There was the crack of a musket followed by several others, the sounds echoing in the still night air. I could see two more fires burning, one in the direction of St Paul’s Churchyard, the other, a much larger one, in the area of Smithfield. From Holborn came the clatter of horses. It sounded like a troop of soldiers.
‘Well, well. This is exciting,’ Lucy said. Where Anne, ever since Luke had been burned, became nervous at the sight of fires, Lucy’s eyes gleamed and she craned to see more. It was as if she had organised it; this was her bombshell.
‘What’s going on?’ I said.
‘How do I know? Look. There’s another fire. Just by London Bridge.’
Anne was now agitated, as much by Lucy’s manner as by the fires. ‘Tell us what is happening. Please.’ When she did not answer, Anne gripped her arm. ‘Tom saved your neck.’
Lucy turned on her. ‘I don’t know what is happening. I don’t know anything any more.’
She spoke so bluntly, nakedly, it rang true. All the same she was lying. There was something feverish about her reactions. She knew more than she was saying; she always did. It was no coincidence she had returned to London after all this time. She clapped her hands at the sight of the next fire, like a child at a surprise party.
‘Why did you leave Brussels?’
‘Because the King left.’
‘To come here?’
‘Don’t be ridiculous. He wants to be asked. Begged. He has gone to Breda.’
‘Where on earth is that?’
‘Some God-forsaken place in the Netherlands. His sister Mary’s court. He left in a great hurry. I have never seen him more excited, except for a new woman, of course. Hyde, his chief adviser, was calming him down. Charles listens, you see, unlike his father, who only listened to God. Charles Stuart has been a beggar half his life and has had to listen to other people. Much more dangerous. Something’s going on. But that little bitch, Mrs Palmer, would tell me nothing. Nothing! After all I’ve done for her.’

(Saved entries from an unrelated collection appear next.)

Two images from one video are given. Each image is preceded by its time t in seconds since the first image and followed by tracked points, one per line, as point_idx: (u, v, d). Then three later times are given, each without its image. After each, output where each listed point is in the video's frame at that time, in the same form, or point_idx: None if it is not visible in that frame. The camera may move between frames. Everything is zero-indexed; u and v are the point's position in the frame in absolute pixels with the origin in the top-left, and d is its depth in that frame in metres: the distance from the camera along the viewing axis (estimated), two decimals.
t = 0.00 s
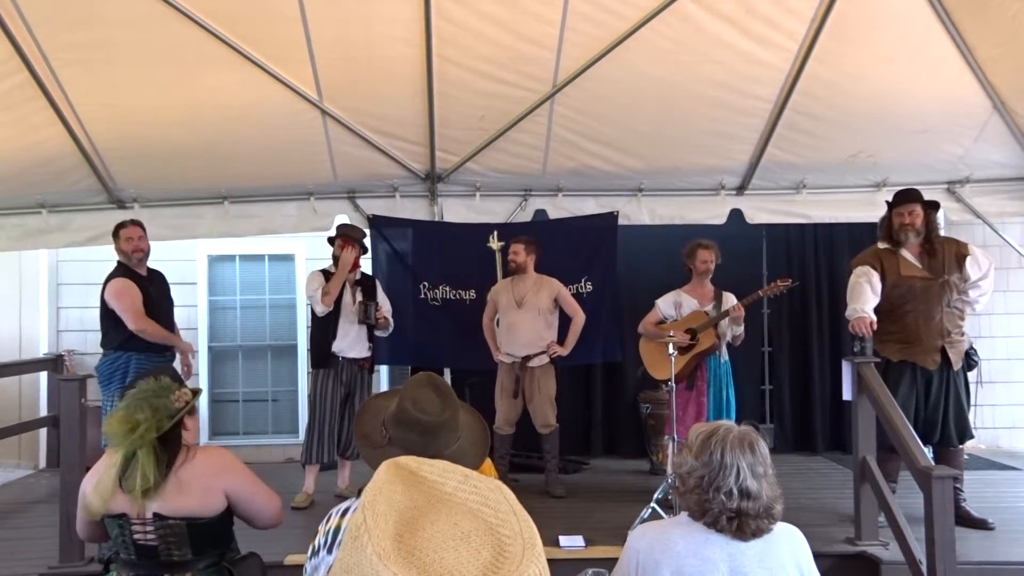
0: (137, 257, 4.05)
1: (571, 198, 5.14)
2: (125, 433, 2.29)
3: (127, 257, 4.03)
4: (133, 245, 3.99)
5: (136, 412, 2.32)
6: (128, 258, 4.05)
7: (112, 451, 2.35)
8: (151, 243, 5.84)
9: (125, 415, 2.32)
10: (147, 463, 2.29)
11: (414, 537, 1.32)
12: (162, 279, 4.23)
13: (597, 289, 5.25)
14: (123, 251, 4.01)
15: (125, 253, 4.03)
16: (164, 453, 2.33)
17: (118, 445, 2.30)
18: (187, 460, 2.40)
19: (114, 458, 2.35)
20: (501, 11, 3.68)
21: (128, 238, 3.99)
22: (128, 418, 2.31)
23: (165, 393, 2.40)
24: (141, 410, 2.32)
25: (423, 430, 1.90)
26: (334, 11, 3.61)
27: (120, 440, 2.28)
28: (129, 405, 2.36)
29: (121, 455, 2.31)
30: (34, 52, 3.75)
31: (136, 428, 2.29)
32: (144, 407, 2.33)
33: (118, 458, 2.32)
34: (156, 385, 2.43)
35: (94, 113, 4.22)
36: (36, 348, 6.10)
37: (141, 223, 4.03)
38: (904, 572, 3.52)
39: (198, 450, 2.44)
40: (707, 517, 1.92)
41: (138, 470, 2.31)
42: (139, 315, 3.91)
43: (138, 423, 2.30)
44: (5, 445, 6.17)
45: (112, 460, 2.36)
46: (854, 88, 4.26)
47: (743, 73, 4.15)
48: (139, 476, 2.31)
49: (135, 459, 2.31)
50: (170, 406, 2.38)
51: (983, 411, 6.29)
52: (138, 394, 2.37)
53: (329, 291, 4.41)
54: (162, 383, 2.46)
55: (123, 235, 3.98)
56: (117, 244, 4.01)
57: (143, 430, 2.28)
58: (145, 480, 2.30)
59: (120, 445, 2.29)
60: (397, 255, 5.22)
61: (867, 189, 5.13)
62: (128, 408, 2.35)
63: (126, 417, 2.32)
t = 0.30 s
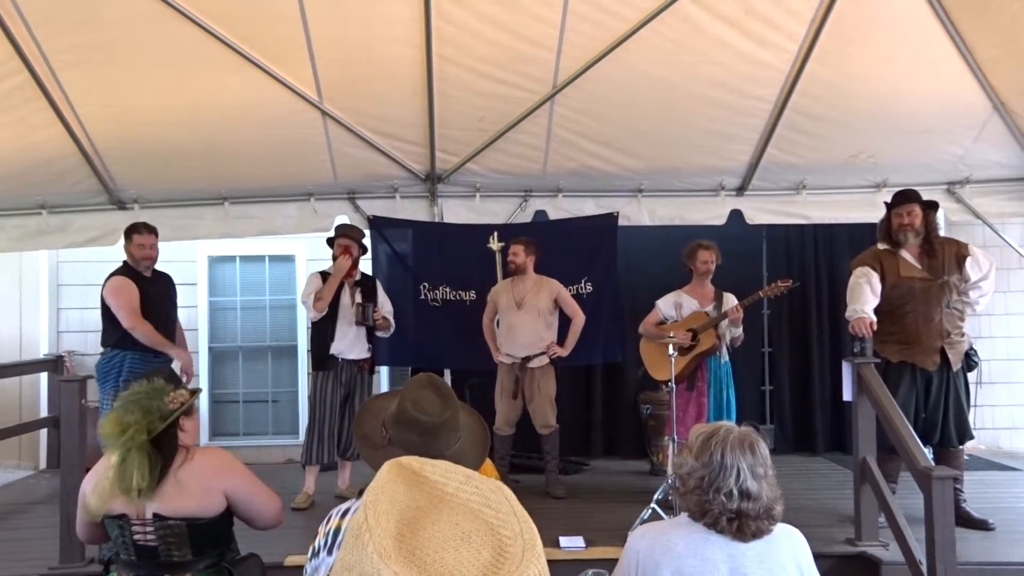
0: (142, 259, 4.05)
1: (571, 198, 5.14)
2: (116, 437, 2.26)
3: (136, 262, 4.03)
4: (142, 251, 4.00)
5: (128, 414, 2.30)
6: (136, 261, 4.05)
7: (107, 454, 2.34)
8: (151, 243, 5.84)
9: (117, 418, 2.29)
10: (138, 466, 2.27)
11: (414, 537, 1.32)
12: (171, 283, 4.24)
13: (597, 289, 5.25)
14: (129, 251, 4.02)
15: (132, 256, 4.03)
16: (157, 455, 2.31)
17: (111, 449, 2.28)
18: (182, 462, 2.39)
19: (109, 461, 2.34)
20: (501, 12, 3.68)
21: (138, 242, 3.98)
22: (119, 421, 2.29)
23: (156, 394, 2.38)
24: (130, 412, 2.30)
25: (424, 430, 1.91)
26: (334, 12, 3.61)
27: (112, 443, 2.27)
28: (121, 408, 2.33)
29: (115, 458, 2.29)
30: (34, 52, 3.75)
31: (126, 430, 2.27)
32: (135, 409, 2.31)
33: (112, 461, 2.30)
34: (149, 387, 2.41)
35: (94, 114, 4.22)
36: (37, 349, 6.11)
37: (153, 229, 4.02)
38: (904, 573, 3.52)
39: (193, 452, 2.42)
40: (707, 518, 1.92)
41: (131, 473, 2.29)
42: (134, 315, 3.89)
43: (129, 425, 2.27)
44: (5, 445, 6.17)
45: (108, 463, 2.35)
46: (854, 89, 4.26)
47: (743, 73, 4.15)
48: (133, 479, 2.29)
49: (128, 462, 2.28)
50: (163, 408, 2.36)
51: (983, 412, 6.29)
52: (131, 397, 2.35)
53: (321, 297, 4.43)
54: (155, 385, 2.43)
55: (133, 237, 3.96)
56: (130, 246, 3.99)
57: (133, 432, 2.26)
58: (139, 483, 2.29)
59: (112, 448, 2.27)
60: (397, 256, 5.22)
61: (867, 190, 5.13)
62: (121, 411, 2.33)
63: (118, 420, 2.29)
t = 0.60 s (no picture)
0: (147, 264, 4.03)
1: (571, 199, 5.14)
2: (139, 439, 2.27)
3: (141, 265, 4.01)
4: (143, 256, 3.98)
5: (149, 416, 2.30)
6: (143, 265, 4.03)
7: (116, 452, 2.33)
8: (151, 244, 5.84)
9: (137, 419, 2.29)
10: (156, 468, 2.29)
11: (414, 537, 1.33)
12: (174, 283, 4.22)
13: (597, 290, 5.25)
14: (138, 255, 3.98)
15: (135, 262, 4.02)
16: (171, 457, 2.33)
17: (127, 449, 2.27)
18: (194, 464, 2.39)
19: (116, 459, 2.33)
20: (501, 12, 3.68)
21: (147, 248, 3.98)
22: (140, 422, 2.29)
23: (172, 395, 2.38)
24: (153, 414, 2.31)
25: (424, 432, 1.91)
26: (333, 12, 3.61)
27: (131, 444, 2.26)
28: (139, 408, 2.33)
29: (127, 458, 2.29)
30: (34, 53, 3.75)
31: (149, 433, 2.28)
32: (157, 412, 2.31)
33: (124, 461, 2.30)
34: (165, 387, 2.40)
35: (94, 115, 4.22)
36: (37, 350, 6.10)
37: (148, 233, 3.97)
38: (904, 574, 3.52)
39: (200, 454, 2.42)
40: (707, 519, 1.92)
41: (145, 474, 2.30)
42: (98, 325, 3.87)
43: (152, 428, 2.28)
44: (5, 446, 6.17)
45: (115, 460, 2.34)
46: (853, 90, 4.26)
47: (742, 74, 4.15)
48: (145, 479, 2.30)
49: (143, 463, 2.30)
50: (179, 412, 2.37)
51: (982, 413, 6.29)
52: (149, 397, 2.34)
53: (310, 305, 4.41)
54: (169, 385, 2.43)
55: (134, 238, 3.95)
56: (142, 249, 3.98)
57: (158, 436, 2.28)
58: (151, 484, 2.30)
59: (130, 449, 2.26)
60: (397, 257, 5.22)
61: (867, 191, 5.12)
62: (138, 411, 2.32)
63: (139, 421, 2.29)
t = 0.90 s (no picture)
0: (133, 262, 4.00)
1: (570, 200, 5.13)
2: (146, 439, 2.27)
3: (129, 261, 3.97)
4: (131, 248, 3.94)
5: (157, 416, 2.31)
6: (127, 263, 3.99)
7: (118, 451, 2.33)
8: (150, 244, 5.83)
9: (145, 419, 2.29)
10: (162, 468, 2.30)
11: (410, 524, 1.33)
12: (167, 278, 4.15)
13: (596, 291, 5.25)
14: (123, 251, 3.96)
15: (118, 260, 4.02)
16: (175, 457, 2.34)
17: (132, 448, 2.27)
18: (196, 464, 2.40)
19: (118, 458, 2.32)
20: (500, 12, 3.67)
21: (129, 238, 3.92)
22: (147, 422, 2.29)
23: (176, 396, 2.39)
24: (160, 415, 2.31)
25: (424, 432, 1.90)
26: (333, 12, 3.60)
27: (137, 444, 2.26)
28: (145, 408, 2.32)
29: (131, 457, 2.28)
30: (33, 53, 3.74)
31: (156, 434, 2.28)
32: (164, 412, 2.32)
33: (128, 461, 2.29)
34: (169, 387, 2.41)
35: (93, 114, 4.22)
36: (35, 350, 6.09)
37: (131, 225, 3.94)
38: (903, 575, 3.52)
39: (200, 454, 2.42)
40: (707, 520, 1.91)
41: (149, 474, 2.30)
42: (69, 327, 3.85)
43: (161, 428, 2.29)
44: (4, 446, 6.16)
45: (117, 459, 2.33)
46: (853, 91, 4.26)
47: (742, 75, 4.15)
48: (150, 480, 2.31)
49: (147, 462, 2.30)
50: (183, 412, 2.38)
51: (982, 414, 6.29)
52: (155, 397, 2.34)
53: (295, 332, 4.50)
54: (173, 386, 2.43)
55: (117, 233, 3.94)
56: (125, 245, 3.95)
57: (166, 437, 2.28)
58: (155, 484, 2.30)
59: (136, 449, 2.26)
60: (396, 257, 5.22)
61: (867, 192, 5.12)
62: (143, 411, 2.32)
63: (146, 421, 2.29)
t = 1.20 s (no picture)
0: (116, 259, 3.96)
1: (570, 200, 5.13)
2: (146, 440, 2.27)
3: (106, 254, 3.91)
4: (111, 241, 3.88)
5: (157, 417, 2.31)
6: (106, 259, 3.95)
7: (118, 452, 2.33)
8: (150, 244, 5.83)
9: (145, 420, 2.30)
10: (163, 468, 2.30)
11: (411, 524, 1.32)
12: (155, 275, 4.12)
13: (596, 290, 5.25)
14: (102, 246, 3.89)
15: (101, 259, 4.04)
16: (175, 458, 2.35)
17: (131, 448, 2.27)
18: (196, 465, 2.40)
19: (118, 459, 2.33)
20: (500, 12, 3.67)
21: (108, 233, 3.87)
22: (147, 423, 2.29)
23: (175, 396, 2.39)
24: (159, 415, 2.32)
25: (423, 433, 1.90)
26: (333, 12, 3.60)
27: (137, 444, 2.26)
28: (145, 408, 2.33)
29: (130, 458, 2.29)
30: (32, 52, 3.74)
31: (156, 434, 2.29)
32: (164, 413, 2.33)
33: (128, 461, 2.29)
34: (169, 388, 2.41)
35: (92, 114, 4.21)
36: (34, 349, 6.09)
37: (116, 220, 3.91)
38: None
39: (200, 455, 2.43)
40: (707, 521, 1.91)
41: (149, 474, 2.31)
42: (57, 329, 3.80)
43: (161, 428, 2.30)
44: (2, 446, 6.16)
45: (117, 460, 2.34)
46: (852, 91, 4.26)
47: (741, 75, 4.15)
48: (149, 480, 2.31)
49: (147, 463, 2.30)
50: (183, 413, 2.39)
51: (981, 415, 6.29)
52: (155, 398, 2.35)
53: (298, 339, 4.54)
54: (172, 387, 2.43)
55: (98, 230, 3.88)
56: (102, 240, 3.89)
57: (166, 437, 2.29)
58: (155, 484, 2.30)
59: (136, 449, 2.26)
60: (396, 257, 5.21)
61: (866, 192, 5.12)
62: (143, 412, 2.33)
63: (146, 421, 2.29)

There was another hail of gunfire. More fires had begun to appear along the curve of the river. At the nearest, Milford or Temple Stairs, a large crowd was assembling.
‘This must be the rising you wrote about.’ I turned from the window back to Lucy. Her outburst and our questioning had exhausted her, quite apart from travelling in the coach from Dover the previous day. She leaned against the wall, her eyes closing. I shook her. ‘How many troops have the Royalists? Five? Six thousand?’
‘Plus the Irish … don’t forget the Irish … ten thousand on their way from Cork.’ Her voice was slurred with tiredness. ‘Oh, Tom … I’m sorry. I a
m afraid I have not been entirely accurate.’
‘What do you mean?’
‘Like you, I have been somewhat out of favour … when not … forgotten.’ She had a stunned look, as if she was admitting it to herself for the first time. Her lips quivered and she walked across the room in a burst of anger. ‘I was never in the court at Brussels. If I saw the King it was through my window in the hovel I rented opposite. Twenty guilders it cost me. For a glimpse of the King.’ Bitterness laced her voice. ‘I was thrown crumbs, titbits from that nineteen-year-old whore. I taught her everything. Like I taught you, my dear.’
She swivelled round on Anne. She not only looked old now but ugly, her low décolletage exposing fretted skin mottled like rust. ‘Everything. How to defer to a man’s superiority while establishing your own. How to look, how to stand, be modest, be a virgin – men like to believe they are the first. How to be immodest – a man likes to believe he is the only one who can unlock hidden passions – how to talk, how to seduce while the man believes he is doing the enticing, how to promise the apple, while never quite giving it to him to bite.’
It was so much a description of the torture Anne had put me through it was her turn to move into the shadows. Lucy lifted the folds of her skirt from the Louis heel of her pointed shoes with a coquettish froth of the underskirt, lowering her head in a perfect, if slightly unsteady bow, as if being received for the first time at the Caroline court of the executed King. There she had drawn all eyes and, if a fraction of the stories were to be believed, had seduced – or been seduced by – both Royalists and Parliamentarians, according to who was in power.